▶ [DATASET SECTION]
====

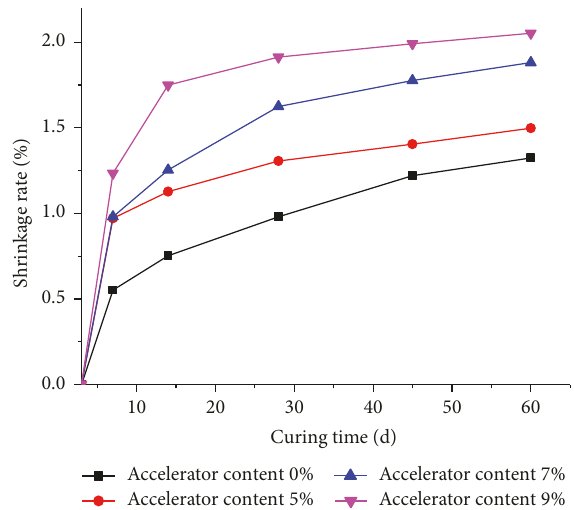
Figure 4: The effect of accelerator on shrinkage rate.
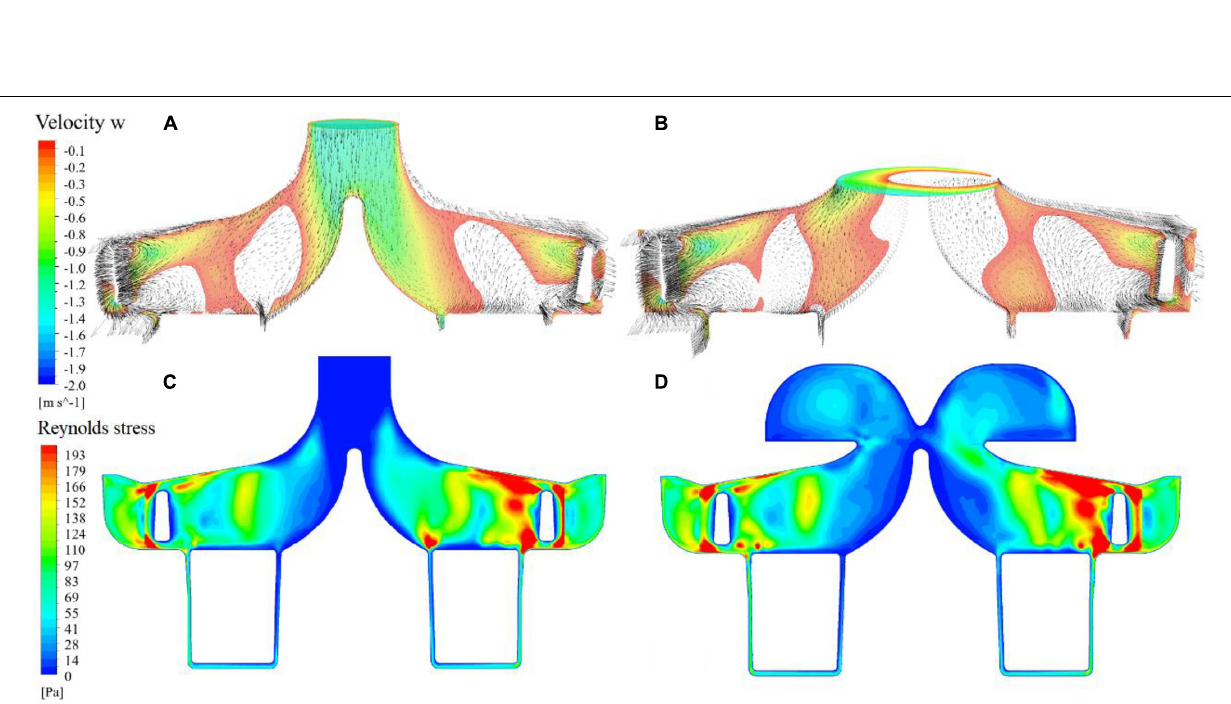
Frontiers in Physiology |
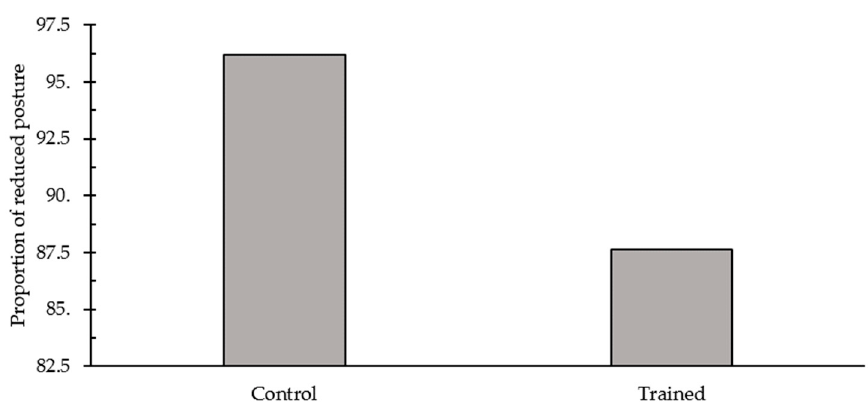
Figure 3. A higher proportion of control dogs (96.2%) displayed reduced posture during the examination compared to trained dogs (87.6%).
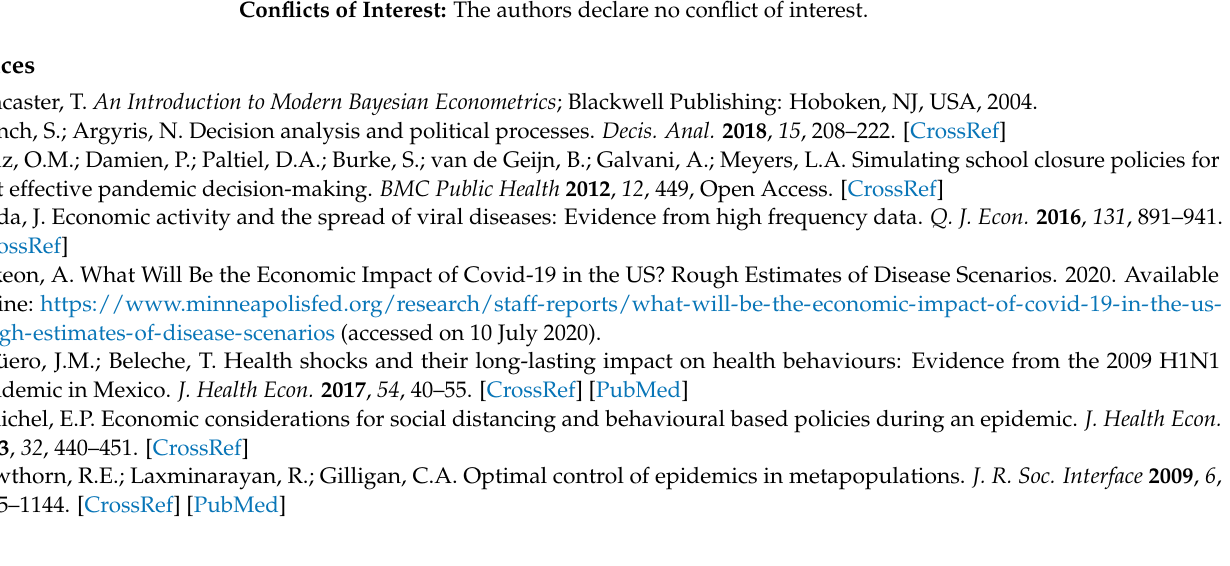
fatality rate model parameters; Figure S1: Trace plots of parameters of the Florida employment model; Figure S2: Histograms of parameters of the Florida employment model; Figure S3: Trace plots of parameters in the Florida fatality rate model; Figure S4: Histograms of parameters of the Florida fatality rate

====

▶ [YOUR OBJECTIVE]
Give every line of the listing above again, exactly, with no images.

▶ [EXERCISE OUTPUT]
Figure 4: The effect of accelerator on shrinkage rate.
Frontiers in Physiology |
Figure 3. A higher proportion of control dogs (96.2%) displayed reduced posture during the examination compared to trained dogs (87.6%).
fatality rate model parameters; Figure S1: Trace plots of parameters of the Florida employment model; Figure S2: Histograms of parameters of the Florida employment model; Figure S3: Trace plots of parameters in the Florida fatality rate model; Figure S4: Histograms of parameters of the Florida fatality rate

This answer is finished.